*Passage shown*:

-- Opening Marker --

SAR11 and Pelagiphage Distribution and Viral Host Gene Analysis Through Metagenomic Depth Profiles in Oligotrophic Ocean Environments

Matthew Hays, University of Maryland Center for Environmental Science Horn Point Laboratory, Cambridge, United States and Clara A Fuchsman, University of Maryland Center for Environmental Science Horn Point Laboratory, Cambridge, MD, United States
Abstract:
The SAR11 bacterial clade (pelagibacterales) is the most abundant heterotrophic marine bacterial group thought to account for ~25 percent of ocean bacteria. The environmental distribution of pelagiphage, viruses that infect SAR11, is an important control on ocean heterotrophy but is not well characterized. We investigated the SAR11 and pelagiphage community distributions across the Northern Atlantic Ocean using 11 publicly available cellular metagenomic depth profiles taken on the GA03 cruise of the GEOTRACES program and one metagenomic depth profile taken in the oligotrophic Eastern Tropical North Pacific (ETNP) oxygen deficient zone. SAR11 phylotype distributions were determined using the core bacterial DNA polymerase β subunit gene (rpoB) and pelagiphage phylotype distributions were determined using the gene coding for the large terminase subunit (terL), a known single copy core gene for phages of the order Caudovirales. We found several novel viral host genes in environmental contigs phylogenetically identified as pelagiphage and investigated their distributions throughout the water column using normalized ratios with terL. Distributions of SAR11 ecotypes in both systems indicate that different ecotypes peak at different locations in the water column though dominant ecotypes differed in oxic and anoxic regimes. Depth trends are visible within many of the phylotypes of pelagiphage but the community was nearly always dominated by a single pelagiphage of the myoviridae family. Two of the viral host genes examined were tagD, a recombinant protein, and queE, a tRNA modification gene, which were seen in myopelagiphage but not podopelagiphage. The proportion of myopelagiphage containing these genes decreased with depth in both systems with tagD decreasing consistently from ~0.7 to ~0.2 and queE decreasing typically from ~0.4 to nearly 0. The proportion of pelagiphage containing a gene is representative of its benefit to a virus at a location within the water column. The proportional decrease we observed indicates that the benefit of these genes is less at depth. Understanding the dynamics between SAR11 and the viruses that infect them is important in further understanding global marine biogeochemical cycling especially in oligotrophic environments that constitute so much of the globe.

-- Closing Marker --

[Structured pose outputs]
-- Opening Marker --

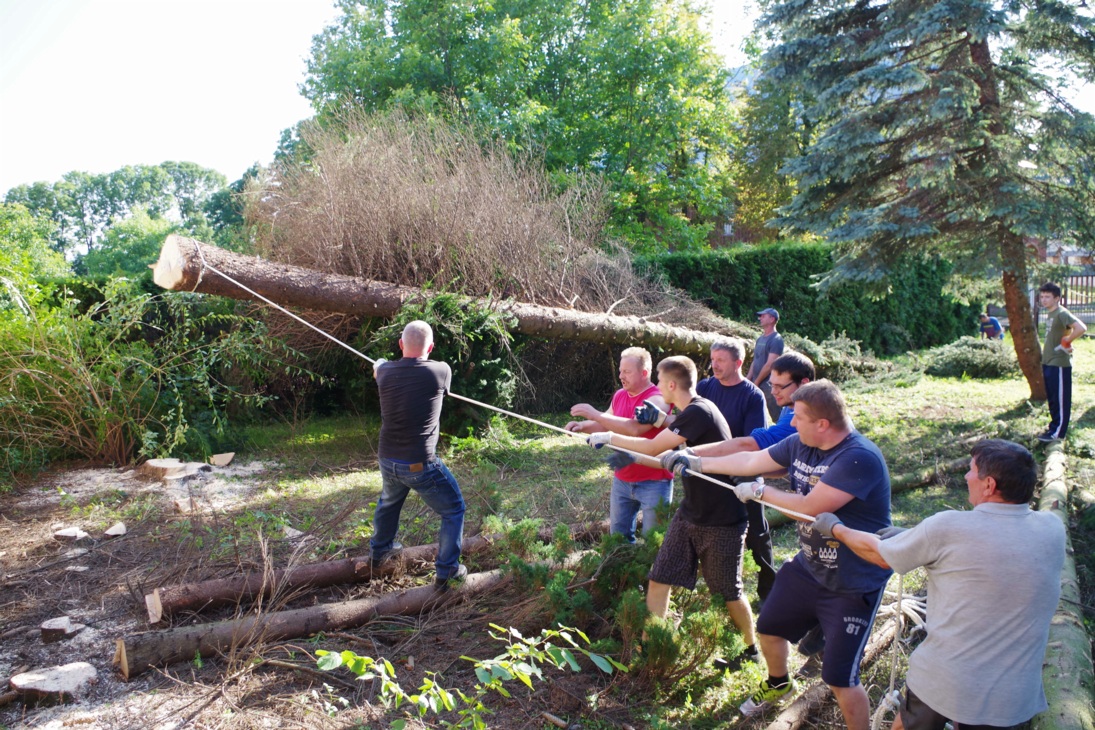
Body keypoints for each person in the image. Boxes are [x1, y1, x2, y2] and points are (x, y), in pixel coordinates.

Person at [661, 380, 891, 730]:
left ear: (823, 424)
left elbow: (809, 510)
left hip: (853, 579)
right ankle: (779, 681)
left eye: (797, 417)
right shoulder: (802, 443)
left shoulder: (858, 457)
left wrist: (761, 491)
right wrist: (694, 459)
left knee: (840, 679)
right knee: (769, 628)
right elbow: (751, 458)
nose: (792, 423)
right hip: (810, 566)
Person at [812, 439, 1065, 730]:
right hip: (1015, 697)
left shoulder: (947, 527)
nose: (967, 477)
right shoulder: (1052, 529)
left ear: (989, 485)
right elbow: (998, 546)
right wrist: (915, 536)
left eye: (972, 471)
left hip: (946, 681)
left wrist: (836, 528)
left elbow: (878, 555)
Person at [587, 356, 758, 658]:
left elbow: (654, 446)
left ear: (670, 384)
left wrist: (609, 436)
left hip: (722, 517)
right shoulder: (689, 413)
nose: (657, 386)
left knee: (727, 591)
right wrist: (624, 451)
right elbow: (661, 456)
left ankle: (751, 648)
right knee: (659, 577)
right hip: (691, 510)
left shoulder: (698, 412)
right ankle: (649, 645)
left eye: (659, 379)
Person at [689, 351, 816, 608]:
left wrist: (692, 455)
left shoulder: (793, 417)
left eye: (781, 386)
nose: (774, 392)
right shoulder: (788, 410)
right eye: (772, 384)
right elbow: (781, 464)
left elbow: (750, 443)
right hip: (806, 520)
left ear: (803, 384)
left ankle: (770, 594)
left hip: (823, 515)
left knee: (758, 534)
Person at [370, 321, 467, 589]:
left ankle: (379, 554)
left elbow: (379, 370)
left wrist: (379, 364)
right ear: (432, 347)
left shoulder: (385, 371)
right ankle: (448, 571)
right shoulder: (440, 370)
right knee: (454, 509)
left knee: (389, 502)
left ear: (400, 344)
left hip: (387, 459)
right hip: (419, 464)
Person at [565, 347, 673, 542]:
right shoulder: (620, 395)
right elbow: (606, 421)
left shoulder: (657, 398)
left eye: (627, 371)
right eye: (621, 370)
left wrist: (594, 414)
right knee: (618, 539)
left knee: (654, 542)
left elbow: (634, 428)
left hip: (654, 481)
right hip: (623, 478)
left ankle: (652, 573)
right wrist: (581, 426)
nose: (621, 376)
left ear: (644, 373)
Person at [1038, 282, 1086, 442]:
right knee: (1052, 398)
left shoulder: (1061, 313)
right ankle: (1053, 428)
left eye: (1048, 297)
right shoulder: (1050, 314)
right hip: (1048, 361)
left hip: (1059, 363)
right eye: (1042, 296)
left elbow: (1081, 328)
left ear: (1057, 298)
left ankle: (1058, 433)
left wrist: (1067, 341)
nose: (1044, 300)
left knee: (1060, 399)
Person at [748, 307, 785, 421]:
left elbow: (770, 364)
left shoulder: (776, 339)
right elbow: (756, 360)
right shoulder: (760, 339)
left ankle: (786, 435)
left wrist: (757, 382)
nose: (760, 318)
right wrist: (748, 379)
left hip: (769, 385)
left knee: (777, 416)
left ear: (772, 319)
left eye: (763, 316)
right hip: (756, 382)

-- Closing Marker --
-- Opening Marker --

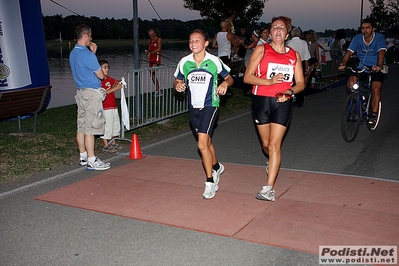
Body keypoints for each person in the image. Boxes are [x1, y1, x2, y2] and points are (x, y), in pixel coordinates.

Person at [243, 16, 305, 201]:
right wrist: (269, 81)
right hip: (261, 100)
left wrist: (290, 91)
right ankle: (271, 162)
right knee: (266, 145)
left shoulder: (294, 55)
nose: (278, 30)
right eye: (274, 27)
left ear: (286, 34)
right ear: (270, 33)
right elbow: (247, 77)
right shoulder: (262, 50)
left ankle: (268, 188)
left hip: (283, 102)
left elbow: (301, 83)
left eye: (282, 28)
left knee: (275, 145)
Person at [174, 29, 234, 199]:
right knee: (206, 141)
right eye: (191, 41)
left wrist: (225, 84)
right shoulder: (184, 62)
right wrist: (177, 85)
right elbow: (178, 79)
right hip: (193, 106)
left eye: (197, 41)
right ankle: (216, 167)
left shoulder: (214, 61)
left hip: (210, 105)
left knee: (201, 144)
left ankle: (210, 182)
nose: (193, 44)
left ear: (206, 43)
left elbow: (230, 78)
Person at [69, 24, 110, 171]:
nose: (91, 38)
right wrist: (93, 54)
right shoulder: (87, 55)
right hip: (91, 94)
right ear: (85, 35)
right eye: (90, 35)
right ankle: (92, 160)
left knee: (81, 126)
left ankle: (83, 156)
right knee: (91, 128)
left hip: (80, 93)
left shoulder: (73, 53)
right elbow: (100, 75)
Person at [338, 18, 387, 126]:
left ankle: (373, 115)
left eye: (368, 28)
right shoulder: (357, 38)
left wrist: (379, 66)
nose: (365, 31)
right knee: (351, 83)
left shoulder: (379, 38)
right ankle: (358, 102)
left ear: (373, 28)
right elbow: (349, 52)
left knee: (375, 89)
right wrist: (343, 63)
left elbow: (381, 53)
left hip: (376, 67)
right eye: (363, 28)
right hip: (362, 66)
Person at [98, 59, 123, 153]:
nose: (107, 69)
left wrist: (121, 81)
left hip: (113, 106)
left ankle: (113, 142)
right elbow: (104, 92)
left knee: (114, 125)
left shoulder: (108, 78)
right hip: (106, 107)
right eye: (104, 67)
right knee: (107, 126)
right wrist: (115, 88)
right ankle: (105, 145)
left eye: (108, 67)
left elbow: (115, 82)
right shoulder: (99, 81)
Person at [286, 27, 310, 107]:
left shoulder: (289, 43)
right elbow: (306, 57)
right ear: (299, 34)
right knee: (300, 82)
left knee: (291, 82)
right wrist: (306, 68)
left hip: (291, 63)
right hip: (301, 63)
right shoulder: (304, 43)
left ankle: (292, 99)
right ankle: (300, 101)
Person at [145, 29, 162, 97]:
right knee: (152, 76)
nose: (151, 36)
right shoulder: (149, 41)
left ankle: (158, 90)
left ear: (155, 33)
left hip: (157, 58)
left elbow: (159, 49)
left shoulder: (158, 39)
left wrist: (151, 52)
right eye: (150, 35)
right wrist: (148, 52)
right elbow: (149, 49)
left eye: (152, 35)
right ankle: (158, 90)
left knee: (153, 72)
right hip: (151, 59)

-- Closing Marker --

*Exercise*: According to the SAR11 abstract, which gene was used to determine pelagiphage phylotype distributions?

*Task output*: The gene coding for the large terminase subunit (terL).